(Usando le informazioni):
**1)** Ricopia dal testo sulla gig economy tutto ciò che va da "Forse sono i" fino a "e contrattuali applicabili.".
**2)** Riassumi in due frasi il testo sulla gig economy.
**3)** Rispondi a queste domande sul testo sulla gig economy:
(a) Quali aziende hanno chiamato i lavoratori "manager di sé stessi"?
(b) Quali sono i due fenomeni da analizzare parallelamente?
(c) Che cosa ha creato l'automazione, invece di liberare l'uomo?

Se anche la California, la patria della rivoluzione web e delle app e dell’ultra liberismo digitale, ha fatto una legge – nei giorni scorsi – per far trattare come dipendenti i lavoratori della gig economy, bisogna davvero essere ciechi per non vedere le crepe allargarsi sul muro. Il muro che finora ha retto la retorica della gig economy, dove aziende come Uber, Lyft e Deliveroo hanno chiamato “manager di sé stessi” i lavoratori.
Forse sono i primi segni di una svolta. Finora la poliedricità delle fattispecie di lavoro insita nella gig economy ha reso inefficace un approccio uniforme alla questione.
Eppure nel dibattito pubblico è invalsa la pratica di parlare di un nascente paradigma di impresa e di imprenditore a cui si è giunti, in primis collocando l’innovazione tecnologica in un motivo di decentramento, disgregazione e rinnovamento dell’impresa e della sua riorganizzazione dei mezzi produttivi e in secundis sottoponendo la profonda trasformazione del lavoro on demand all’assenza di tipologie normative e contrattuali applicabili.
In un’ottica puramente organizzativa, infatti, è stato concesso alle start-up e alle società della gig economy di organizzarsi diversamente rispetto alle imprese tradizionali con la conseguenza di potere prospettare più alternative alla modalità di impiego della forza lavoro, valutando costi e benefici economici e normativi rispetto al modello standard. Si è determinato, così, un inedito vantaggio competitivo connesso alla predilezione di una disciplina commerciale e privatistica concorrente a quella giuslavorista di riferimento.
Emergono, quindi, due fenomeni che necessitano di essere analizzati parallelamente giacché inevitabilmente convergenti: la trasformazione della sostanza dell’impresa e l’emergere di una moderna figura di imprenditore di se stesso.
Ambedue gli elementi si fondano sullo sciame di cambiamento che si è abbattuto sul modello di lavoro novecentesco, regolato contrattualmente negli orari, nelle mansioni e nelle modalità di erogazione e remunerazione della prestazione destinato a confrontarsi con i fenomeni complessi dell’economia a costo marginale zero,(J. Rifkin, La società a costo marginale zero. L’internet delle cose, l’ascesa del «commons» collaborativo e l’eclissi del capitalismo, 2014) quali la riduzione del lavoro, l’imprenditorializzazione di quello dipendente, la crescita di forme ibride e (solo) formalmente autonome, e più in generale, il progressivo emergere di forme di produzione di valore che sfuggono ai confini della contrattualizzazione giuslavoristica.
A questo proposito già H. Arendt si interrogava sul temibile avvento e impatto dell’automazione in una società transitata prima dalla ‹‹glorificazione teoretica del lavoro›› (H. Arendt, Vita activa: la condizione umana, Milano, 2017, p. 4.) e poi approdata alla trasformazione dell’intera società in una società di lavoro. L’automazione, però, lungi dall’aver liberato l’uomo ha creato una società di lavoratori senza lavoro, inconciliabile quindi con il paradigma della sua centralità come tutelata dalla Costituzione.

(Dati estratti):
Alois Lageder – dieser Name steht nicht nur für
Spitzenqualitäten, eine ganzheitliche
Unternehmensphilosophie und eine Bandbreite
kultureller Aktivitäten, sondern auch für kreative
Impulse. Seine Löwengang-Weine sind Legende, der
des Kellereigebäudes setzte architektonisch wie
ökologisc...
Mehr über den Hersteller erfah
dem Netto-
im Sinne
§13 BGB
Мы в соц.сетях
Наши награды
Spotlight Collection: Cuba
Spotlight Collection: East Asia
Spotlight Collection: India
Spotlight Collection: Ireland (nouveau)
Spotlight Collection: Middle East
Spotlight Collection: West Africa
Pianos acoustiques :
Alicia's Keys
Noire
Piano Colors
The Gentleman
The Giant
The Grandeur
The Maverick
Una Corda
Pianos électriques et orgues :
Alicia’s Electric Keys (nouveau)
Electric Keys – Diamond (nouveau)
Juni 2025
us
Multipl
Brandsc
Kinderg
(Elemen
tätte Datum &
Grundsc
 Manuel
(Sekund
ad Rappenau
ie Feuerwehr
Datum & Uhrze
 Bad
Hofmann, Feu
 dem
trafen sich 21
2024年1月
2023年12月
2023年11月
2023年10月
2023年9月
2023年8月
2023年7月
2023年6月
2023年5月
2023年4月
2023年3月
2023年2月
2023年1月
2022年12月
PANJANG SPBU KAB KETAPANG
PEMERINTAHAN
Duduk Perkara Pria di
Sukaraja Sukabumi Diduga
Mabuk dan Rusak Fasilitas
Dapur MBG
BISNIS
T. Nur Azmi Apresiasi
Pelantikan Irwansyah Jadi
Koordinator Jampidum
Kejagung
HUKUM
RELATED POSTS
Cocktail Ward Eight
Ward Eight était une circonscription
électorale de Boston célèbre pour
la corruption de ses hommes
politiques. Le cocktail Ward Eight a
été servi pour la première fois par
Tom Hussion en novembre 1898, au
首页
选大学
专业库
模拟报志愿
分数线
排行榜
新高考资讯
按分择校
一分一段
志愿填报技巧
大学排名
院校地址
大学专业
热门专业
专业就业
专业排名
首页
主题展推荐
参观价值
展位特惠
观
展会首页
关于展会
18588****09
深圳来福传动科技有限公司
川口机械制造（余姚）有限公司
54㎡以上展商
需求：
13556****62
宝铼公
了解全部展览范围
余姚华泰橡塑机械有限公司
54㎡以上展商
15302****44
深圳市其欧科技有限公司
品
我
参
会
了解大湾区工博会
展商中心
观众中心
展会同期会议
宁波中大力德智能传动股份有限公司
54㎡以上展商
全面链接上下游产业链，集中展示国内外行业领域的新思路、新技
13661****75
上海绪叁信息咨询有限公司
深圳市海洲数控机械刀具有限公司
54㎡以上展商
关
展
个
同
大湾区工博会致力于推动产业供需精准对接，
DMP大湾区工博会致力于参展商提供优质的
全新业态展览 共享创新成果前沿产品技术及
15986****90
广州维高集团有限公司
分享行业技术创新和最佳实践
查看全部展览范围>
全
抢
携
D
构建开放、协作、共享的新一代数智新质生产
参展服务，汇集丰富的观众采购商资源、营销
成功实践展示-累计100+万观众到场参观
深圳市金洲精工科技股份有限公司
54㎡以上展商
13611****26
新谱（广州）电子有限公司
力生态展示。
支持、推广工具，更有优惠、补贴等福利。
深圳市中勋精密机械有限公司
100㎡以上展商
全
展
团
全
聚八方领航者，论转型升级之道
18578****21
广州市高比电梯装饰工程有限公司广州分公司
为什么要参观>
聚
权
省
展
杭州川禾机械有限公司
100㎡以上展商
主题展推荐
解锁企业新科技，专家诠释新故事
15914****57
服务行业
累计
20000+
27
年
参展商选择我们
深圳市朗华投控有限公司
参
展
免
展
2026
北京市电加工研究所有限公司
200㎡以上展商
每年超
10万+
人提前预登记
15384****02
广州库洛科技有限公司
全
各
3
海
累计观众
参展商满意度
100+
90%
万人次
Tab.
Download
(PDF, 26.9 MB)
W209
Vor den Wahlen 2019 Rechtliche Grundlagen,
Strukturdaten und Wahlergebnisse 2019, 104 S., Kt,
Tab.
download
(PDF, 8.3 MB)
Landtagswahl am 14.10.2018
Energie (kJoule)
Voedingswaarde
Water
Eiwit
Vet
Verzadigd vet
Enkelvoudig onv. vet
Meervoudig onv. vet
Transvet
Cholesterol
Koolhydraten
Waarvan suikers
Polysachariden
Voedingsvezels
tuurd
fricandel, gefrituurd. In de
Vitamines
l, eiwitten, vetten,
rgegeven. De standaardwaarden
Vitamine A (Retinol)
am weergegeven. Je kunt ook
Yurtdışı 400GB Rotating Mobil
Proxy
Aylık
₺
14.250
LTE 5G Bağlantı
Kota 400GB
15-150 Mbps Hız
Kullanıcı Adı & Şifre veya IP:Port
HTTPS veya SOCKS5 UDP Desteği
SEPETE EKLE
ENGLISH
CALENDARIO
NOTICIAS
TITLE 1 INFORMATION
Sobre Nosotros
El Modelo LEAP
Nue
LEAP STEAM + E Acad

---

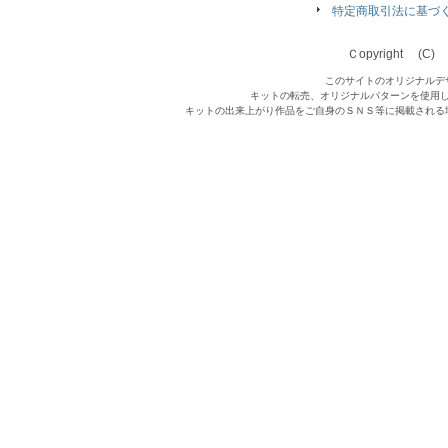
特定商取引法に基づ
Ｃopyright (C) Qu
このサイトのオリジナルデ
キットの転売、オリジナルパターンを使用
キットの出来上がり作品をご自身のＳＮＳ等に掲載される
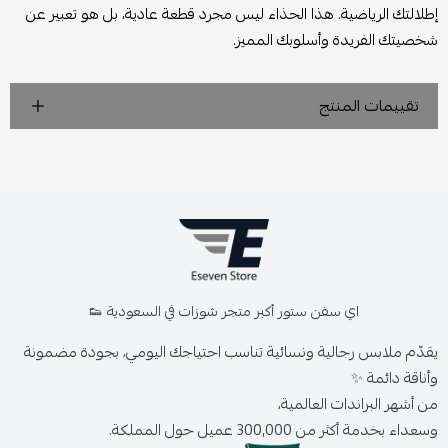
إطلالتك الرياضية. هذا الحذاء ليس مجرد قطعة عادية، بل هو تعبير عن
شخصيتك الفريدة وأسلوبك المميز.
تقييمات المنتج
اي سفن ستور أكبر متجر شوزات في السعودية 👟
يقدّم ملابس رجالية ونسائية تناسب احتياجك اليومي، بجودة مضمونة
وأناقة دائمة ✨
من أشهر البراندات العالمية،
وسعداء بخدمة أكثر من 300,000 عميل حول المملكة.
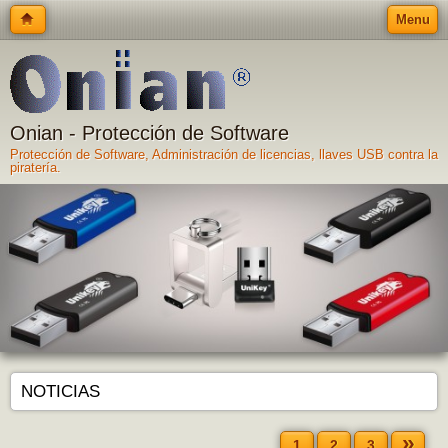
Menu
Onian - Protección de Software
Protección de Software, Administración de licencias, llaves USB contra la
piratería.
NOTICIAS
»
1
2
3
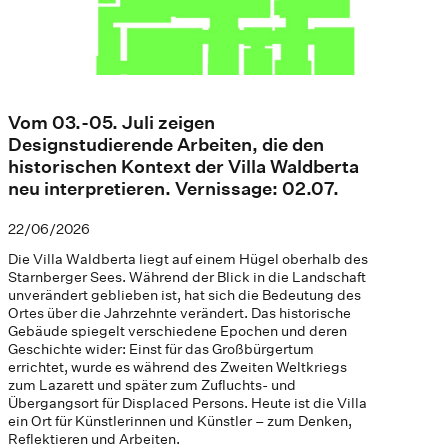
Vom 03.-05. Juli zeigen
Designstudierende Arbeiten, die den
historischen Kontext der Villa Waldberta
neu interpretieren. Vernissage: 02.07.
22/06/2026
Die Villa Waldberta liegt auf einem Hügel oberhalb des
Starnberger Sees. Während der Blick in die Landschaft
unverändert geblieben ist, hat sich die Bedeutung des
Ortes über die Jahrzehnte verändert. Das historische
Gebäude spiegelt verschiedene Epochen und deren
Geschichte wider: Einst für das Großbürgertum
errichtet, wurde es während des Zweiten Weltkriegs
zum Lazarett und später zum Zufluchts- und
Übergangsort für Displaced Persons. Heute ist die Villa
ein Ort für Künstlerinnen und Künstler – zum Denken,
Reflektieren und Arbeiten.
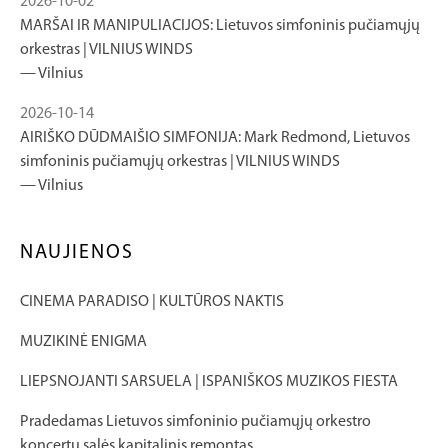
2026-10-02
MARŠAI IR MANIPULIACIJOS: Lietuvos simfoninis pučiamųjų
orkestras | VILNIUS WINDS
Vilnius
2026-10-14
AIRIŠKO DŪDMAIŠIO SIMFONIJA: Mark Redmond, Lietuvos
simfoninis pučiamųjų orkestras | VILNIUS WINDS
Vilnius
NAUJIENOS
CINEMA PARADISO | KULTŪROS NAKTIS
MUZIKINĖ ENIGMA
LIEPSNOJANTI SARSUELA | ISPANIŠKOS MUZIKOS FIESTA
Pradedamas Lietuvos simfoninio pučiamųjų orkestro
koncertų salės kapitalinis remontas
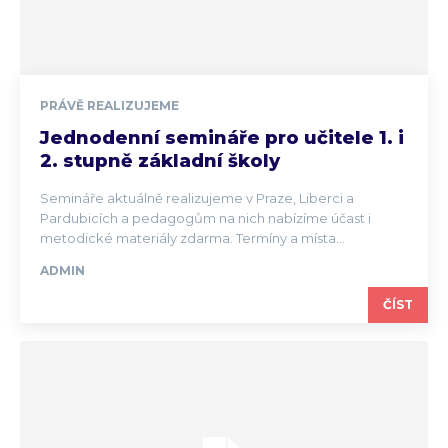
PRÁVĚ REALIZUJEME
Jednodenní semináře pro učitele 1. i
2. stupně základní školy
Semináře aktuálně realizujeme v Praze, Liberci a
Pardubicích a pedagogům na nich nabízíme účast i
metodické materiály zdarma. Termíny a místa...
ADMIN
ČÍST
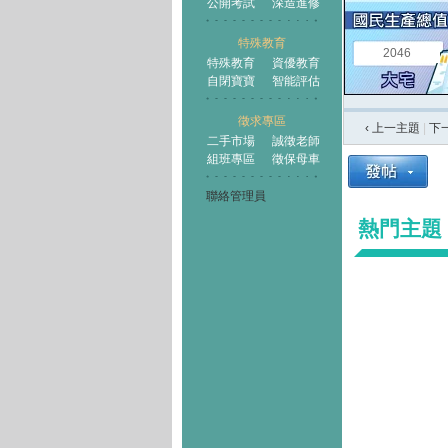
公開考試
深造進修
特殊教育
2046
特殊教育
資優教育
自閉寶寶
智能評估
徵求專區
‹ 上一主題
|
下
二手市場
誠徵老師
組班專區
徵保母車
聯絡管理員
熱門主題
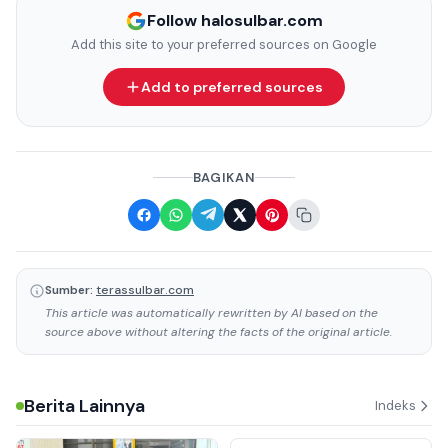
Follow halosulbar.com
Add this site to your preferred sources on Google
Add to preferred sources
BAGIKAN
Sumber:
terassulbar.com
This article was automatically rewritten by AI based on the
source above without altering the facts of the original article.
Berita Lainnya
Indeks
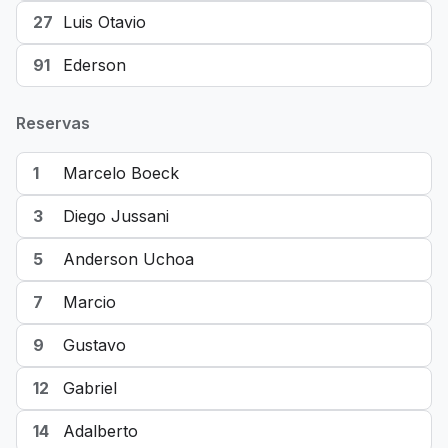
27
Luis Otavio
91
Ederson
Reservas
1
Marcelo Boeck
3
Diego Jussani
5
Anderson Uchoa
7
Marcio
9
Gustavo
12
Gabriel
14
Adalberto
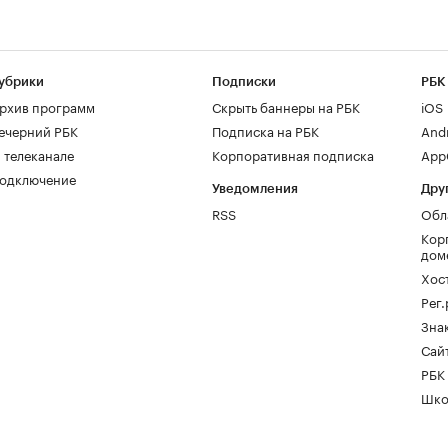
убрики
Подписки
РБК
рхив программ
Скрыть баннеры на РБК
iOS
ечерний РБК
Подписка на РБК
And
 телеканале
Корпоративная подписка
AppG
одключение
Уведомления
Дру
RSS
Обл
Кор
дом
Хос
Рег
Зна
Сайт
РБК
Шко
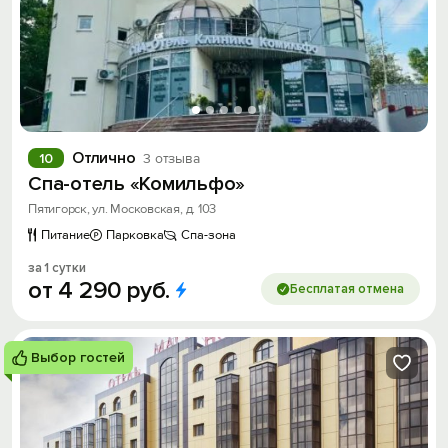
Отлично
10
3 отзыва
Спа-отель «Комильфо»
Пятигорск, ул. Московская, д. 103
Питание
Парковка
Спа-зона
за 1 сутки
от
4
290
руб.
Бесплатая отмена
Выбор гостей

(Risultati attesi):
**1)**
Forse sono i primi segni di una svolta. Finora la poliedricità delle fattispecie di lavoro insita nella gig economy ha reso inefficace un approccio uniforme alla questione.
Eppure nel dibattito pubblico è invalsa la pratica di parlare di un nascente paradigma di impresa e di imprenditore a cui si è giunti, in primis collocando l’innovazione tecnologica in un motivo di decentramento, disgregazione e rinnovamento dell’impresa e della sua riorganizzazione dei mezzi produttivi e in secundis sottoponendo la profonda trasformazione del lavoro on demand all’assenza di tipologie normative e contrattuali applicabili.

**2)** La California ha approvato una legge per far trattare come dipendenti i lavoratori della gig economy, un segno delle crepe nella retorica con cui aziende come Uber, Lyft e Deliveroo li chiamavano "manager di sé stessi". Alle società della gig economy è stato concesso di organizzarsi diversamente dalle imprese tradizionali, con un inedito vantaggio competitivo, mentre emergono la trasformazione della sostanza dell'impresa e una moderna figura di imprenditore di se stesso.

**3)**
(a) Uber, Lyft e Deliveroo.
(b) La trasformazione della sostanza dell'impresa e l'emergere di una moderna figura di imprenditore di se stesso.
(c) Una società di lavoratori senza lavoro.